**TASK INPUT:**
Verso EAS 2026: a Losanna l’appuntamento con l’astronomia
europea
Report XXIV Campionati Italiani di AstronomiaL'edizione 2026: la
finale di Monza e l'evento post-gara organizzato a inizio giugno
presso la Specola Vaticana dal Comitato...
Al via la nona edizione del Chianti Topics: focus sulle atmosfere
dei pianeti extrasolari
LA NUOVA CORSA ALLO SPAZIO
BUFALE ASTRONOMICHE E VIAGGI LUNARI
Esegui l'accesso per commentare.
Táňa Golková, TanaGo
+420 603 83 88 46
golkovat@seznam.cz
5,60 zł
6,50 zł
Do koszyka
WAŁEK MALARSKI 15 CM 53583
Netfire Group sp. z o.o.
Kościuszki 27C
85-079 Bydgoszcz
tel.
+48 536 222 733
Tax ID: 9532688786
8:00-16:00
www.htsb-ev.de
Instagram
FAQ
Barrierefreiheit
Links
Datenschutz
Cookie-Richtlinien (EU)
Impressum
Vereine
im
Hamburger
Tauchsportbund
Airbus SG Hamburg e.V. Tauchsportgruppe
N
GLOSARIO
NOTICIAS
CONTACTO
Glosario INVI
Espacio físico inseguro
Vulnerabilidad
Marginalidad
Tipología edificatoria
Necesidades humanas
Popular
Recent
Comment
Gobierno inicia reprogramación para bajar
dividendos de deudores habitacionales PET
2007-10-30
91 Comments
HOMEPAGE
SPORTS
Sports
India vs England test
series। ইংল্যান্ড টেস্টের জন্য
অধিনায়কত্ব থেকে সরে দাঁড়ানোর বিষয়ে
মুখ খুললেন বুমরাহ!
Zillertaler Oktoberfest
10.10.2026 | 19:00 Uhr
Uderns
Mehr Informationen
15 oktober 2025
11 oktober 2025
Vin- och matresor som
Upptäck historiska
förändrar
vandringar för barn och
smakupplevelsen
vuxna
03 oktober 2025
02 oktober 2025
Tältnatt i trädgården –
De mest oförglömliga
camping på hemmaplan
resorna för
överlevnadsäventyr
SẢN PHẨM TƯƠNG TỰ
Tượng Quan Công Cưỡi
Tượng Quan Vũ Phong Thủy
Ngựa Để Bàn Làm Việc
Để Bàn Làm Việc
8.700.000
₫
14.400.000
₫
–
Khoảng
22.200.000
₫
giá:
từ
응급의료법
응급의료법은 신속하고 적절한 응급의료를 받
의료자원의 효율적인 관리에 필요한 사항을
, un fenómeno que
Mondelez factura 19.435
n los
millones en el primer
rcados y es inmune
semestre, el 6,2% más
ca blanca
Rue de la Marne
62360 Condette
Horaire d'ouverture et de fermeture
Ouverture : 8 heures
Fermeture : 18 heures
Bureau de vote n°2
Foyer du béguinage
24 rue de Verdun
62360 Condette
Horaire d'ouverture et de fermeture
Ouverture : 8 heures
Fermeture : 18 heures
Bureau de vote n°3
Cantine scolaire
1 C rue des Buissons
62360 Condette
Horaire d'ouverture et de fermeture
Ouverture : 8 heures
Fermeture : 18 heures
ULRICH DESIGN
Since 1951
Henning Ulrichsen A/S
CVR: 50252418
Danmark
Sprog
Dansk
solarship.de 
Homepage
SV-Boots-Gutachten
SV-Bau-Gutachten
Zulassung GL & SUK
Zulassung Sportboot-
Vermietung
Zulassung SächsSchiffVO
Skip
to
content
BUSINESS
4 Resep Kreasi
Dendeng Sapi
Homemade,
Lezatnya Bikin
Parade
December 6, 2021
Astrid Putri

**DIRECTIVE:**
A word-for-word copy of all the entries is required.

**ANSWER:**
Verso EAS 2026: a Losanna l’appuntamento con l’astronomia
europea
Report XXIV Campionati Italiani di AstronomiaL'edizione 2026: la
finale di Monza e l'evento post-gara organizzato a inizio giugno
presso la Specola Vaticana dal Comitato...
Al via la nona edizione del Chianti Topics: focus sulle atmosfere
dei pianeti extrasolari
LA NUOVA CORSA ALLO SPAZIO
BUFALE ASTRONOMICHE E VIAGGI LUNARI
Esegui l'accesso per commentare.
Táňa Golková, TanaGo
+420 603 83 88 46
golkovat@seznam.cz
5,60 zł
6,50 zł
Do koszyka
WAŁEK MALARSKI 15 CM 53583
Netfire Group sp. z o.o.
Kościuszki 27C
85-079 Bydgoszcz
tel.
+48 536 222 733
Tax ID: 9532688786
8:00-16:00
www.htsb-ev.de
Instagram
FAQ
Barrierefreiheit
Links
Datenschutz
Cookie-Richtlinien (EU)
Impressum
Vereine
im
Hamburger
Tauchsportbund
Airbus SG Hamburg e.V. Tauchsportgruppe
N
GLOSARIO
NOTICIAS
CONTACTO
Glosario INVI
Espacio físico inseguro
Vulnerabilidad
Marginalidad
Tipología edificatoria
Necesidades humanas
Popular
Recent
Comment
Gobierno inicia reprogramación para bajar
dividendos de deudores habitacionales PET
2007-10-30
91 Comments
HOMEPAGE
SPORTS
Sports
India vs England test
series। ইংল্যান্ড টেস্টের জন্য
অধিনায়কত্ব থেকে সরে দাঁড়ানোর বিষয়ে
মুখ খুললেন বুমরাহ!
Zillertaler Oktoberfest
10.10.2026 | 19:00 Uhr
Uderns
Mehr Informationen
15 oktober 2025
11 oktober 2025
Vin- och matresor som
Upptäck historiska
förändrar
vandringar för barn och
smakupplevelsen
vuxna
03 oktober 2025
02 oktober 2025
Tältnatt i trädgården –
De mest oförglömliga
camping på hemmaplan
resorna för
överlevnadsäventyr
SẢN PHẨM TƯƠNG TỰ
Tượng Quan Công Cưỡi
Tượng Quan Vũ Phong Thủy
Ngựa Để Bàn Làm Việc
Để Bàn Làm Việc
8.700.000
₫
14.400.000
₫
–
Khoảng
22.200.000
₫
giá:
từ
응급의료법
응급의료법은 신속하고 적절한 응급의료를 받
의료자원의 효율적인 관리에 필요한 사항을
, un fenómeno que
Mondelez factura 19.435
n los
millones en el primer
rcados y es inmune
semestre, el 6,2% más
ca blanca
Rue de la Marne
62360 Condette
Horaire d'ouverture et de fermeture
Ouverture : 8 heures
Fermeture : 18 heures
Bureau de vote n°2
Foyer du béguinage
24 rue de Verdun
62360 Condette
Horaire d'ouverture et de fermeture
Ouverture : 8 heures
Fermeture : 18 heures
Bureau de vote n°3
Cantine scolaire
1 C rue des Buissons
62360 Condette
Horaire d'ouverture et de fermeture
Ouverture : 8 heures
Fermeture : 18 heures
ULRICH DESIGN
Since 1951
Henning Ulrichsen A/S
CVR: 50252418
Danmark
Sprog
Dansk
solarship.de 
Homepage
SV-Boots-Gutachten
SV-Bau-Gutachten
Zulassung GL & SUK
Zulassung Sportboot-
Vermietung
Zulassung SächsSchiffVO
Skip
to
content
BUSINESS
4 Resep Kreasi
Dendeng Sapi
Homemade,
Lezatnya Bikin
Parade
December 6, 2021
Astrid Putri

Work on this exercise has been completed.